Brackets show calibrated 80% confidence intervals.

Key observations:

HOMOSEX: Model predicts recovery to 66% by 2030, 80% by 2100. But 2024 actual (55%) is already below the 2030 lower bound (57%), suggesting the model underestimates reversal risk.
ABANY: Predicted stable at ~60%, unlike the continued rise the model predicted pre-2024.
TRUST: Continued decline predicted (28%→27%), reflecting the long-term erosion of social trust.
Uncertainty widens with horizon: 2100 intervals are appropriately wider than 2030.

These forecasts should be treated as registered predictions subject to future validation, not reliable projections. The 2024 calibration shows models are overconfident; longer horizons likely involve even greater uncertainty than shown.

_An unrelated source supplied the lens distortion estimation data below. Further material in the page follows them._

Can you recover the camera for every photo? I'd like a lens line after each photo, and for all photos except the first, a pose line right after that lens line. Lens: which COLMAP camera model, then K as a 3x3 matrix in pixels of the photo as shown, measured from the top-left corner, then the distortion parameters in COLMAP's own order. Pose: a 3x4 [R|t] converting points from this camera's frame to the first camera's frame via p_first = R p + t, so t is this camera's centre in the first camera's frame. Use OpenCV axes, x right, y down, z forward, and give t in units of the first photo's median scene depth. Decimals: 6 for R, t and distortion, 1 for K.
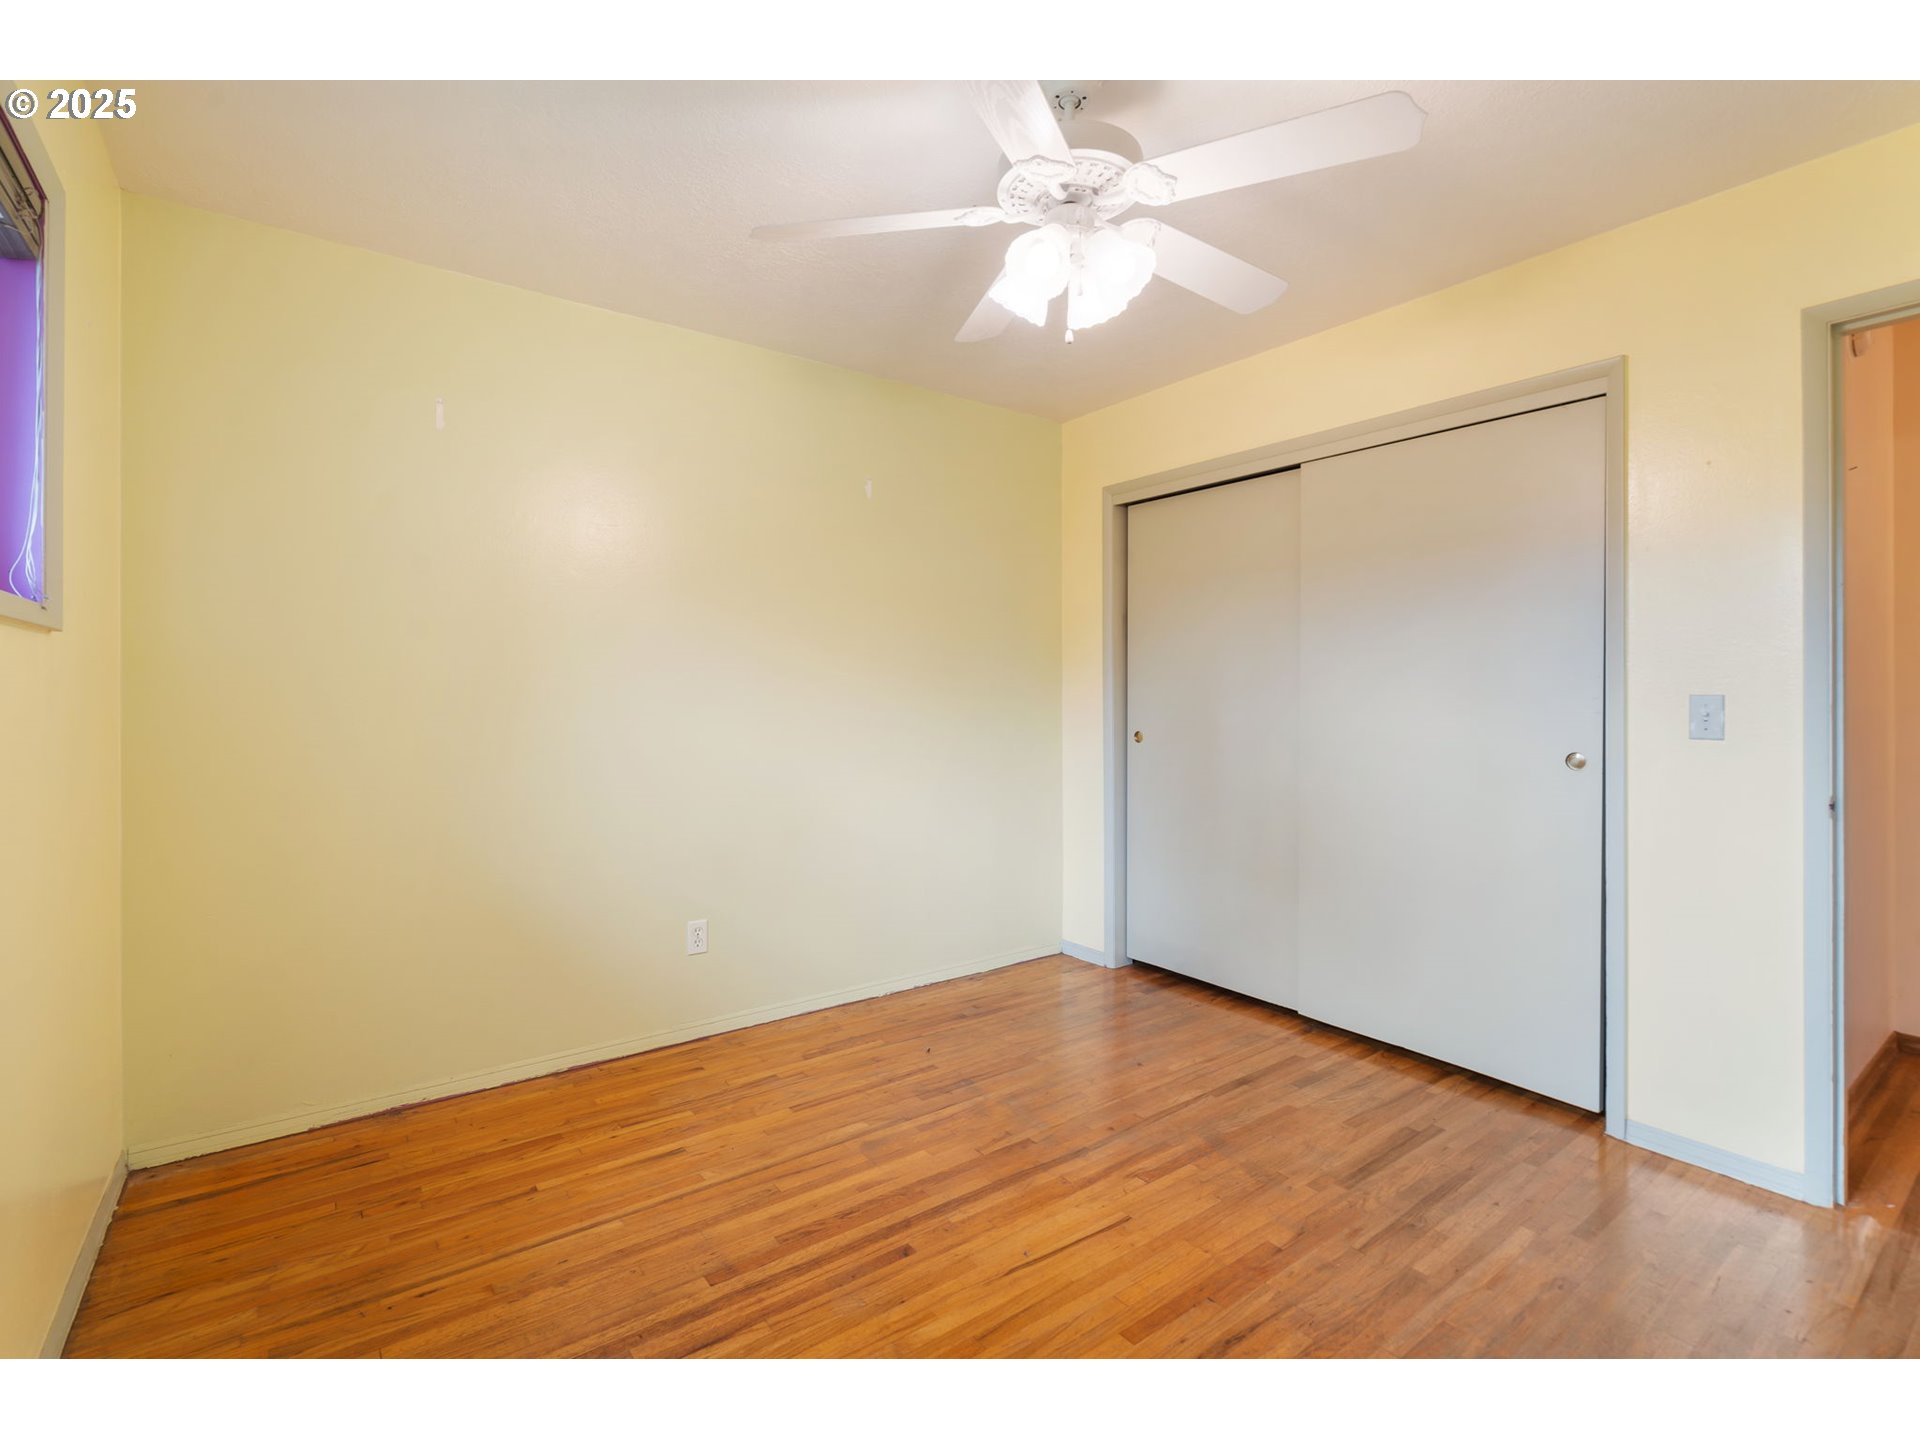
lens RADIAL K [[886.7, 0, 949.2], [0, 886.7, 691.6], [0, 0, 1]] dist [0.000380, 0.000621]
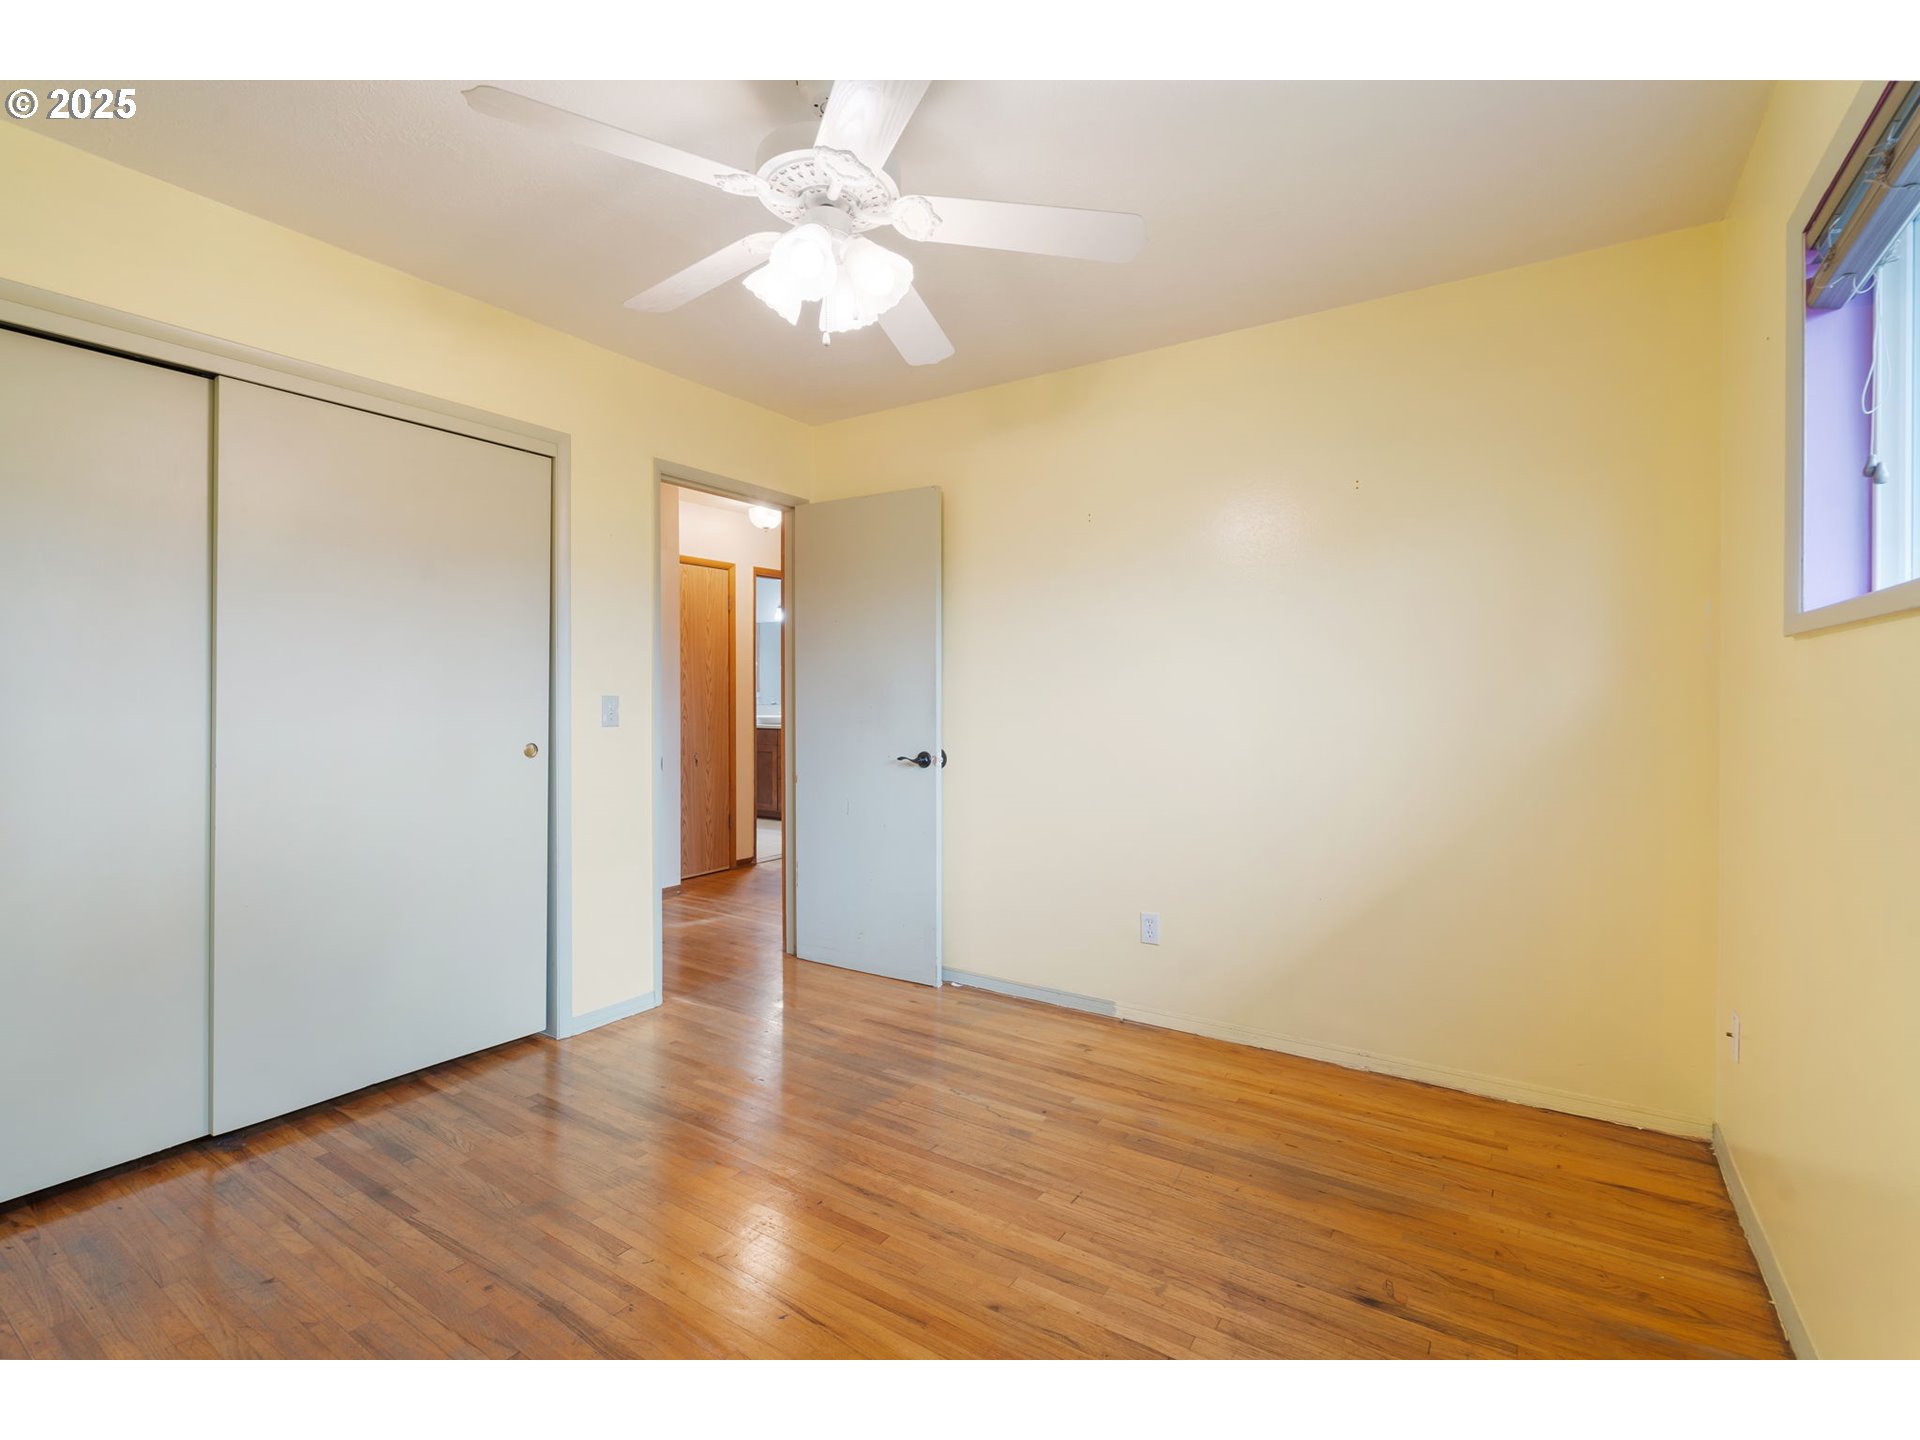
lens RADIAL K [[869.5, 0, 955.5], [0, 869.5, 712.8], [0, 0, 1]] dist [-0.003850, 0.000660]
pose [[-0.343351, -0.017052, 0.939052, -0.662217], [-0.005427, 0.999854, 0.016172, 0.005648], [-0.939191, 0.000456, -0.343394, 0.953306]]
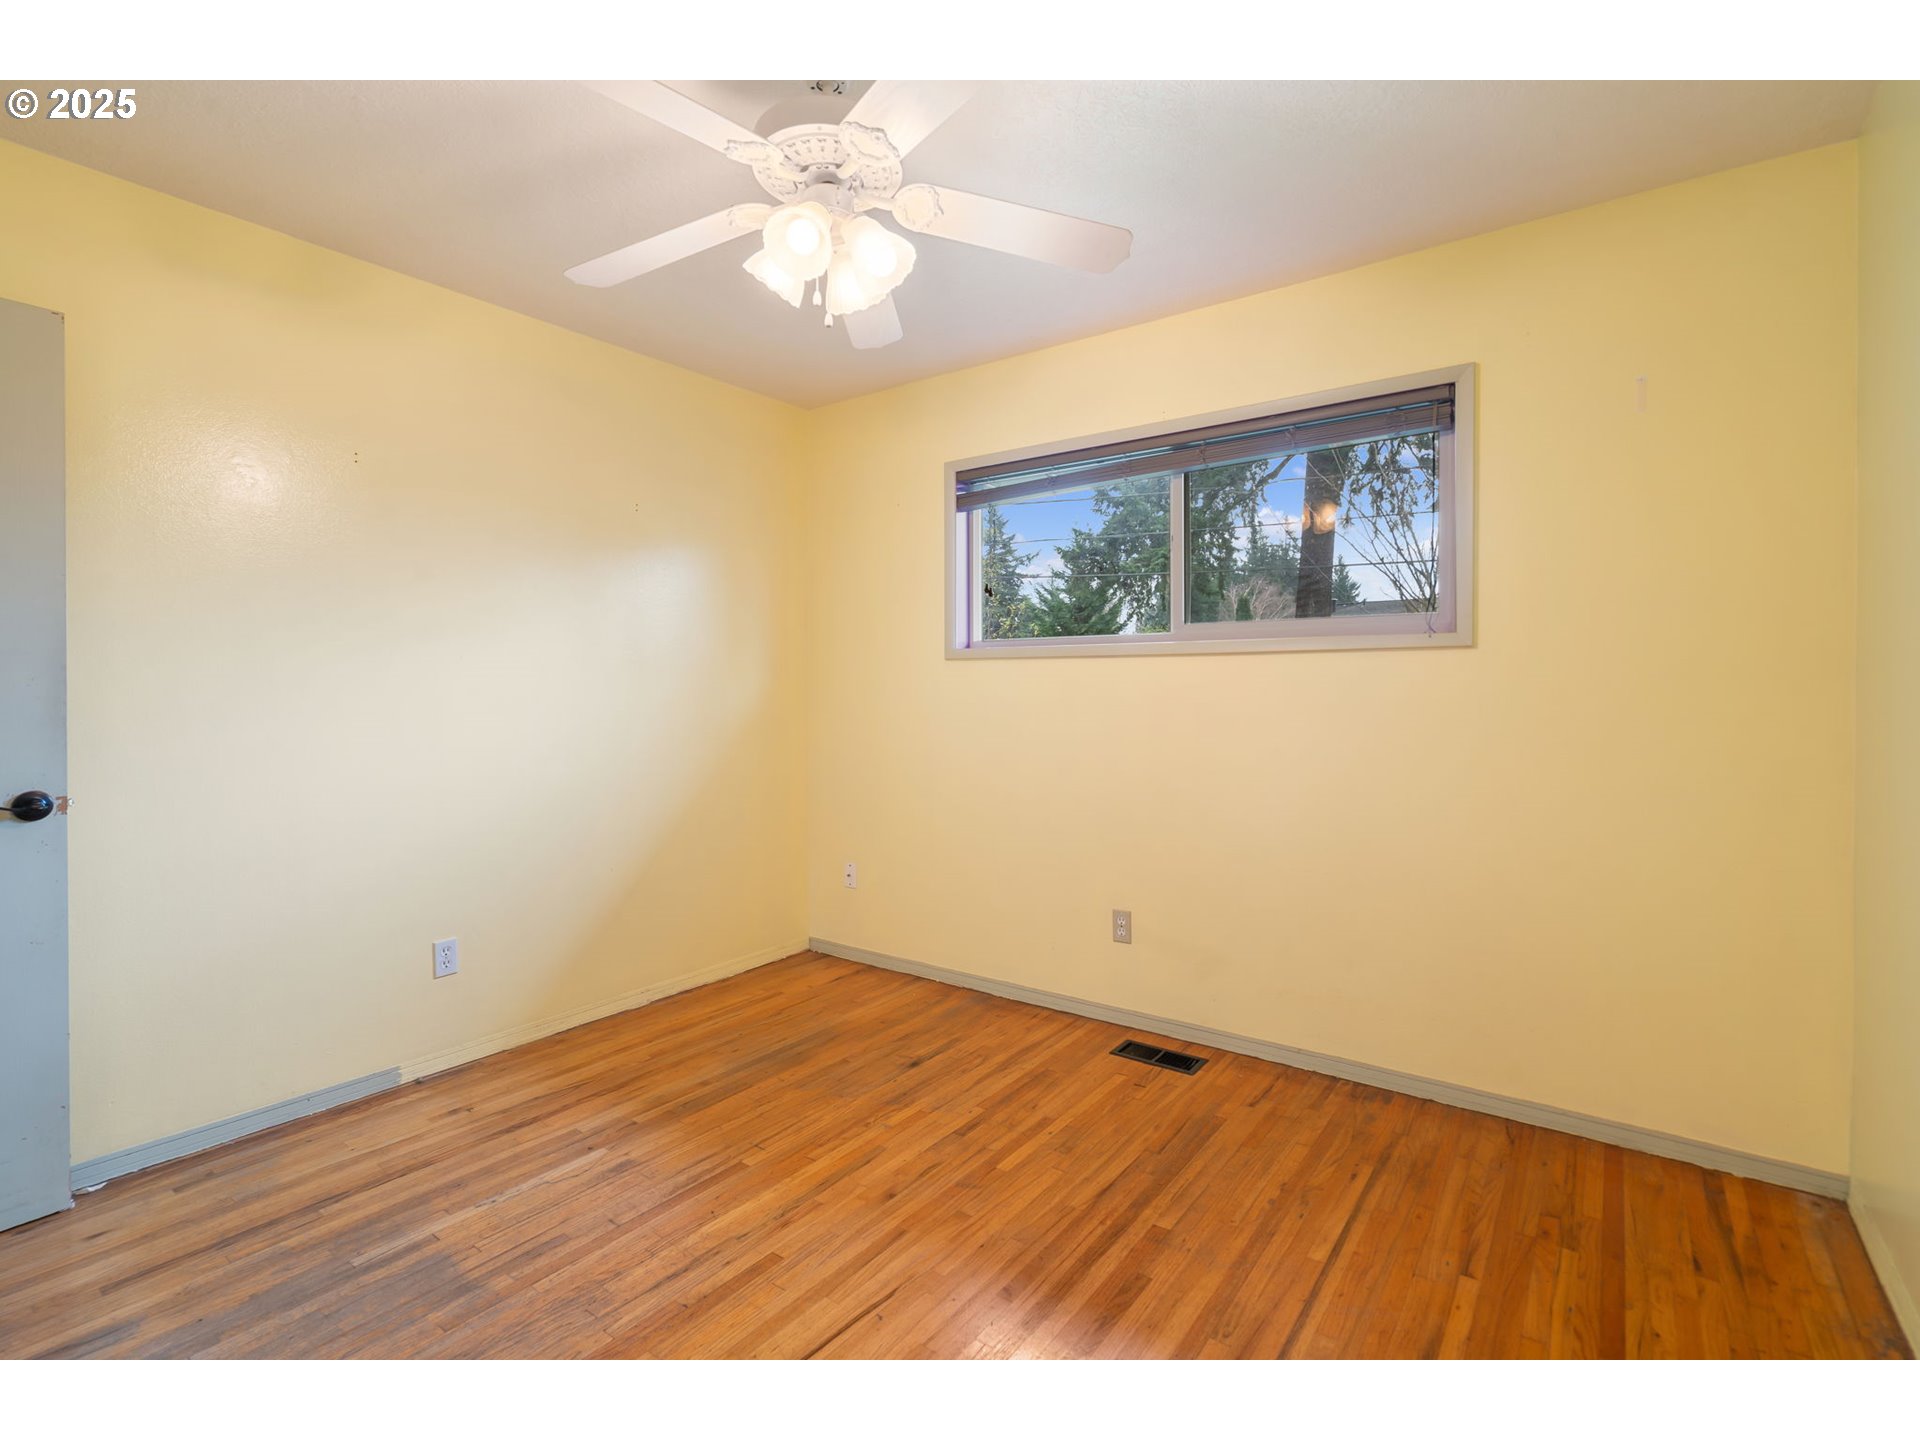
lens RADIAL K [[886.7, 0, 949.2], [0, 886.7, 691.6], [0, 0, 1]] dist [0.000380, 0.000621]
pose [[-0.959484, 0.002623, -0.281751, 0.224752], [0.003152, 0.999994, -0.001424, 0.007270], [0.281745, -0.002254, -0.959487, 1.570017]]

Income-Values Relationship¶

We found a strong gradient between income and values in GSS 2024:

Table 7:HOMOSEX by Income Quartile (2024)

Income Quartile	% Accept	Median Income
Q1 (lowest)	43%	$7,700
Q2	54%	$31,000
Q3	61%	$56,000
Q4 (highest)	67%	$139,000

This 24-point gap suggests economic conditions may influence values. Under AI-driven growth scenarios, rising incomes could shift values—though the direction and causality are uncertain.